:: Complete the following ::
#1 Decide whether each statement below agrees with the Huntington Funds excerpt. Answer yes or no for each, and quote the words of the excerpt that settle it.
(a) SEI Fund Resources serves as the distributor of The Huntington Funds.
(b) The Board of Trustees approved the new sub-advisory agreement unanimously.
(c) The counsel consulted by the Independent Trustees represented Fort Washington.
#2 Under its first heading, the Huntington Funds excerpt assigns roles to organizations. List every one of those roles, each with the organization that fills it.
#3 Write the text that comes next in the Huntington Funds excerpt, starting right after its list of materials.

[Selected extract Boundary: Start]

INFORMATION CONCERNING THE DISTRIBUTOR, ADMINISTRATOR AND SUB-ADMINISTRATOR

  In addition to Huntington's role as investment adviser to the Fund,
Huntington serves as administrator to The Huntington Funds. SEI Fund Resources,
located at One Freedom Valley Road, Oaks, Pennsylvania 19456, serves as sub-
administrator. SEI Investment Distribution Co., an affiliate of SEI Fund
Resources which is also located at One Freedom Valley Road, Oaks, Pennsylvania
19456, serves as the distributor of The Huntington Funds.

EVALUATION BY THE BOARD OF TRUSTEES

  On October 1, 1999, the Board of Trustees, including all of the Independent
Trustees, by vote cast in person, unanimously approved the new sub-advisory
agreement and directed that it be submitted to the shareholders of the Fund for
their approval. Prior to such approval, the Independent Trustees consulted with
their counsel, who did not represent Countrywide Credit Industries, Inc. or
Fort Washington and/or their affiliates, to advise them with respect to their
responsibilities under state and federal law in reaching a determination with
respect to the new sub-advisory agreement and related matters. In addition, the
Independent Trustees reviewed various materials provided on behalf of Fort
Washington by The Western and Southern Life Insurance Company or its affiliates
("Western Southern") at the request of the Independent Trustees and other
relevant information.

  Included among these materials were: (i) financial statements of Western
Southern; (ii) information concerning the personnel and operations of Western
Southern; (iii) biographical information concerning the directors and officers
of Western Southern, and the investment management personnel of Western
Southern; (iv) a form of proposed sub-advisory agreement and a comparison of
such agreement to the one currently in effect for the Fund;(v) incentives being
offered to assure that key personnel will be retained; (vi) information
pertaining to the composition of the Fund's investment portfolios and any
proposed changes in investment practices or techniques following consummation
of the transaction; (vii) information pertaining to proposed sub-advisory fees;
(viii) data concerning historical performance of Western Southern's proprietary
funds; (ix) a description of the brokerage allocation and soft dollar practices
with respect to Western Southern's proprietary funds; and (x) information
pertaining to Western Southern's Year 2000 readiness.

[Selected extract Boundary: End]
[Data segment Boundary: Start]

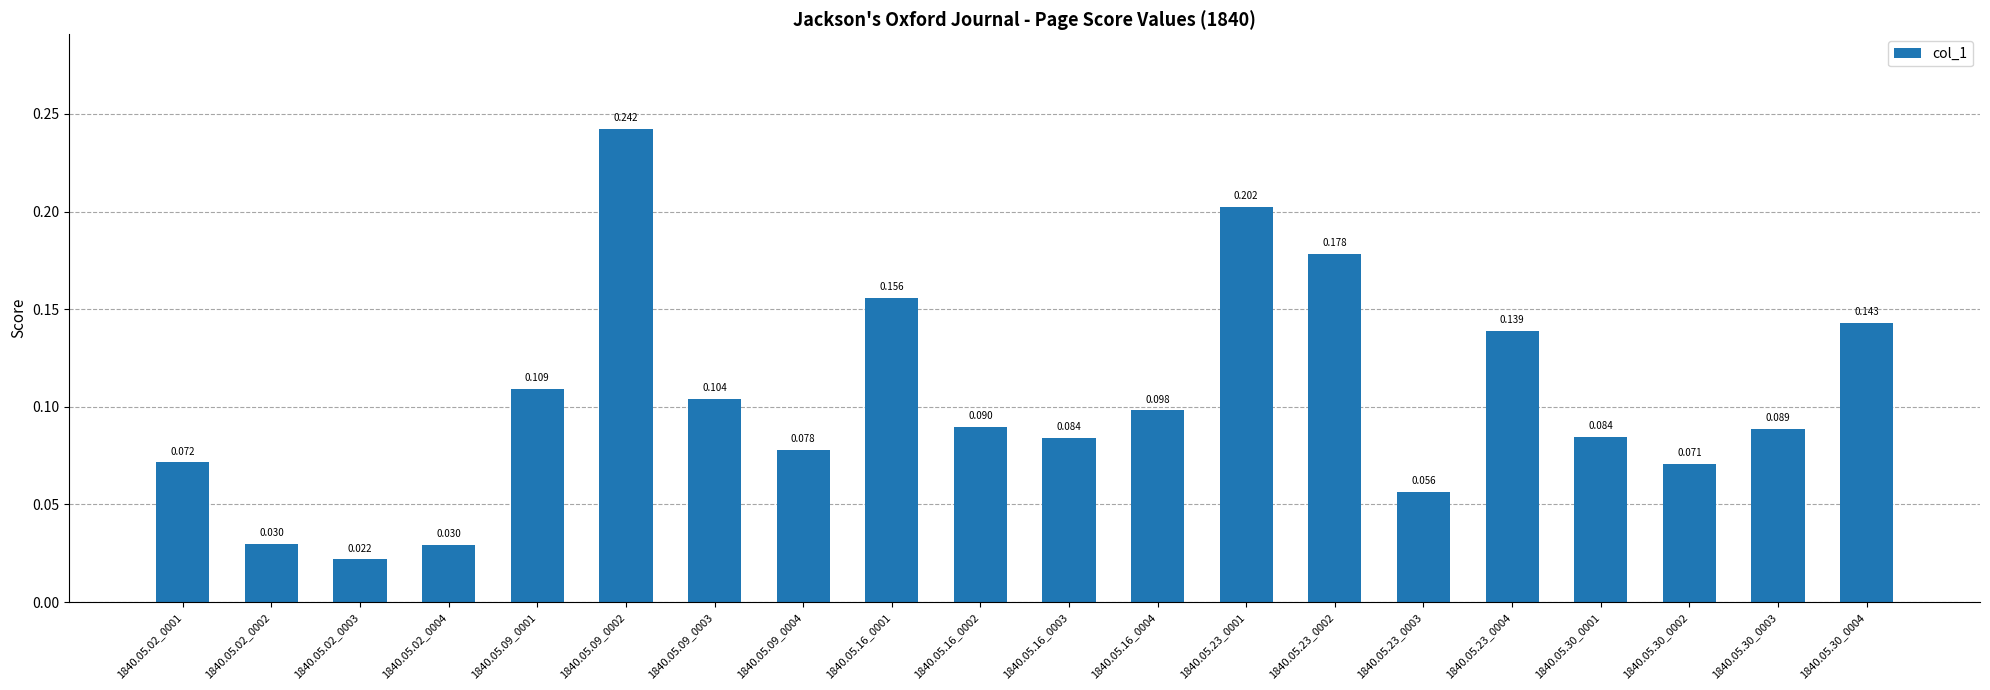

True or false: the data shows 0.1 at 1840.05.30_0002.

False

[Data segment Boundary: End]

:: Results of the exercise ::
#1
(a) No: "SEI Investment Distribution Co., an affiliate of SEI Fund Resources which is also located at One Freedom Valley Road, Oaks, Pennsylvania 19456, serves as the distributor of The Huntington Funds."
(b) Yes: "unanimously approved the new sub-advisory agreement"
(c) No: "who did not represent Countrywide Credit Industries, Inc. or Fort Washington and/or their affiliates"

#2
- Investment adviser to the Fund: Huntington
- Administrator to The Huntington Funds: Huntington
- Sub-administrator: SEI Fund Resources
- Distributor of The Huntington Funds: SEI Investment Distribution Co.

#3
  In determining to recommend approval of the new sub-advisory agreement to
shareholders, the Independent Trustees, separately, and the entire Board of
Trustees considered the following factors, among others:

                                       6
<PAGE>

  1. Western Southern's commitment to the development and expansion of
     its investment advisory business;

  2. the sub-advisory fees and sub-advisory services to be performed
     under the new sub-advisory agreement are the same as those under
     the existing sub-advisory agreement, and the other terms of the
     agreement are identical in all material respects, except for the
     dates of its execution, effectiveness and termination;

  3. there are no changes contemplated in the objectives and policies
     of the Fund, and the proposed transaction will not materially
     affect the level or quality of advisory services currently
     provided to the Fund;

  4. the possibility that sales of shares of the Funds will be
     enhanced by Western Southern's reputation following consummation
     of the proposed transaction, and that such growth may result in
     economies of scale that will benefit the shareholders in the form
     of lower expense ratios;

  5. the fact that Western Southern has agreed that it will use its
     best efforts to satisfy the provisions of Section 15(f) of the
     Investment Company Act;

  6. the performance of the Fund as compared to similar mutual funds
     and other comparable indices; and

  7. the fact that the Sub-Adviser, and not the Fund, will bear the
     expenses of the transaction and any costs of preparing and
     mailing proxy materials to shareholders.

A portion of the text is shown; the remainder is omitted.